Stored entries
* * * * * * * * *

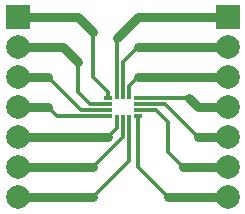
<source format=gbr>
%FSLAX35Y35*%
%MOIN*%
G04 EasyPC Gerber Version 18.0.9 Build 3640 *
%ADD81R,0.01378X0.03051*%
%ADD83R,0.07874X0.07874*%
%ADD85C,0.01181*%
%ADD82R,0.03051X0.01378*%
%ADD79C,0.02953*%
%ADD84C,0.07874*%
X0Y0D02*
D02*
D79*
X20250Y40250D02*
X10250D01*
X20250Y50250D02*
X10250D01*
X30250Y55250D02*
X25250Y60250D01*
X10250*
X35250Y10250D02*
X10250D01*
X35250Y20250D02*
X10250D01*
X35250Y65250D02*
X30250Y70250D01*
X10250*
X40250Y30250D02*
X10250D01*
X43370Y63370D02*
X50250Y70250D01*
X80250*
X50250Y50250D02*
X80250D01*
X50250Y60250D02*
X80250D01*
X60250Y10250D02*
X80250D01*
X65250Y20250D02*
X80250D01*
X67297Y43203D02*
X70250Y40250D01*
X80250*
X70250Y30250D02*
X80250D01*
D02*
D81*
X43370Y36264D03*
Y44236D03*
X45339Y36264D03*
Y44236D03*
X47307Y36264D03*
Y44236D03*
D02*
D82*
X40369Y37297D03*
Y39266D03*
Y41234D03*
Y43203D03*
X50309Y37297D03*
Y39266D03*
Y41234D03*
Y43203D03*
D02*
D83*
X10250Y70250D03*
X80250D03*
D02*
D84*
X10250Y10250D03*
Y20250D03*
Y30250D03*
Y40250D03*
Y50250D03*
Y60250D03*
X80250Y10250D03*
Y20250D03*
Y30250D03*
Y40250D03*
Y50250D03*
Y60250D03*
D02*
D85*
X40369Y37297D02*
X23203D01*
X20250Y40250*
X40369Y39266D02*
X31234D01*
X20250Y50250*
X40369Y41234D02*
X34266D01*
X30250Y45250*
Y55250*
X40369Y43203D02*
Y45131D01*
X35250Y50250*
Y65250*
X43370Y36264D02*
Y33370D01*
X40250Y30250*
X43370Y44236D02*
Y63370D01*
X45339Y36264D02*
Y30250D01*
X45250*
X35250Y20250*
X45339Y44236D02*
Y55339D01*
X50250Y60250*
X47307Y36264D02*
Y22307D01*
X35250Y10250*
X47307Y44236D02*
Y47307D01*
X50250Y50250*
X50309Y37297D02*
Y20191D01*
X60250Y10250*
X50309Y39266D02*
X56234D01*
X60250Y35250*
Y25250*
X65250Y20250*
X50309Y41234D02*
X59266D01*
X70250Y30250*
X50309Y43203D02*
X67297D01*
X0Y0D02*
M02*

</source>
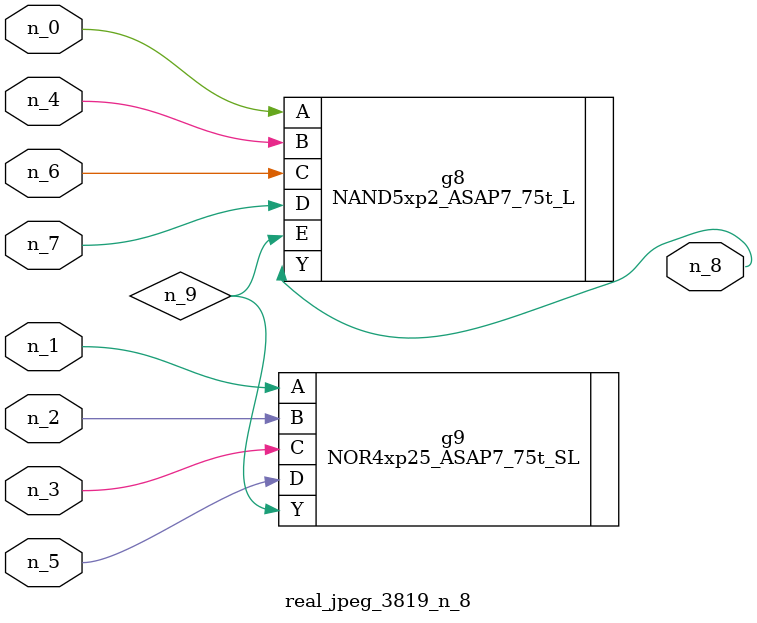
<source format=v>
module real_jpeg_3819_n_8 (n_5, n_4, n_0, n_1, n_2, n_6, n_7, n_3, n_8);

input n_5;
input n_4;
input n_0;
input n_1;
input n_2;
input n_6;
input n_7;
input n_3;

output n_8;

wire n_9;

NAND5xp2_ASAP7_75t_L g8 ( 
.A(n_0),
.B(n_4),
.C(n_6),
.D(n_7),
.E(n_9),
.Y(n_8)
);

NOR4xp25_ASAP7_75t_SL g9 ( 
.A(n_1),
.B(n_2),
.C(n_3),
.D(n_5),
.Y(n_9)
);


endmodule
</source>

* * * * * * * * *

Job item: The goal is an exact reprint of the entries, leaving out the pictures.

Problem solution:
<source format=gbr>
%FSLAX35Y35*%
%MOIN*%
G04 EasyPC Gerber Version 18.0.9 Build 3640 *
%ADD81R,0.01378X0.03051*%
%ADD83R,0.07874X0.07874*%
%ADD85C,0.01181*%
%ADD82R,0.03051X0.01378*%
%ADD79C,0.02953*%
%ADD84C,0.07874*%
X0Y0D02*
D02*
D79*
X20250Y40250D02*
X10250D01*
X20250Y50250D02*
X10250D01*
X30250Y55250D02*
X25250Y60250D01*
X10250*
X35250Y10250D02*
X10250D01*
X35250Y20250D02*
X10250D01*
X35250Y65250D02*
X30250Y70250D01*
X10250*
X40250Y30250D02*
X10250D01*
X43370Y63370D02*
X50250Y70250D01*
X80250*
X50250Y50250D02*
X80250D01*
X50250Y60250D02*
X80250D01*
X60250Y10250D02*
X80250D01*
X65250Y20250D02*
X80250D01*
X67297Y43203D02*
X70250Y40250D01*
X80250*
X70250Y30250D02*
X80250D01*
D02*
D81*
X43370Y36264D03*
Y44236D03*
X45339Y36264D03*
Y44236D03*
X47307Y36264D03*
Y44236D03*
D02*
D82*
X40369Y37297D03*
Y39266D03*
Y41234D03*
Y43203D03*
X50309Y37297D03*
Y39266D03*
Y41234D03*
Y43203D03*
D02*
D83*
X10250Y70250D03*
X80250D03*
D02*
D84*
X10250Y10250D03*
Y20250D03*
Y30250D03*
Y40250D03*
Y50250D03*
Y60250D03*
X80250Y10250D03*
Y20250D03*
Y30250D03*
Y40250D03*
Y50250D03*
Y60250D03*
D02*
D85*
X40369Y37297D02*
X23203D01*
X20250Y40250*
X40369Y39266D02*
X31234D01*
X20250Y50250*
X40369Y41234D02*
X34266D01*
X30250Y45250*
Y55250*
X40369Y43203D02*
Y45131D01*
X35250Y50250*
Y65250*
X43370Y36264D02*
Y33370D01*
X40250Y30250*
X43370Y44236D02*
Y63370D01*
X45339Y36264D02*
Y30250D01*
X45250*
X35250Y20250*
X45339Y44236D02*
Y55339D01*
X50250Y60250*
X47307Y36264D02*
Y22307D01*
X35250Y10250*
X47307Y44236D02*
Y47307D01*
X50250Y50250*
X50309Y37297D02*
Y20191D01*
X60250Y10250*
X50309Y39266D02*
X56234D01*
X60250Y35250*
Y25250*
X65250Y20250*
X50309Y41234D02*
X59266D01*
X70250Y30250*
X50309Y43203D02*
X67297D01*
X0Y0D02*
M02*

</source>
<source format=v>
module real_jpeg_3819_n_8 (n_5, n_4, n_0, n_1, n_2, n_6, n_7, n_3, n_8);

input n_5;
input n_4;
input n_0;
input n_1;
input n_2;
input n_6;
input n_7;
input n_3;

output n_8;

wire n_9;

NAND5xp2_ASAP7_75t_L g8 ( 
.A(n_0),
.B(n_4),
.C(n_6),
.D(n_7),
.E(n_9),
.Y(n_8)
);

NOR4xp25_ASAP7_75t_SL g9 ( 
.A(n_1),
.B(n_2),
.C(n_3),
.D(n_5),
.Y(n_9)
);


endmodule
</source>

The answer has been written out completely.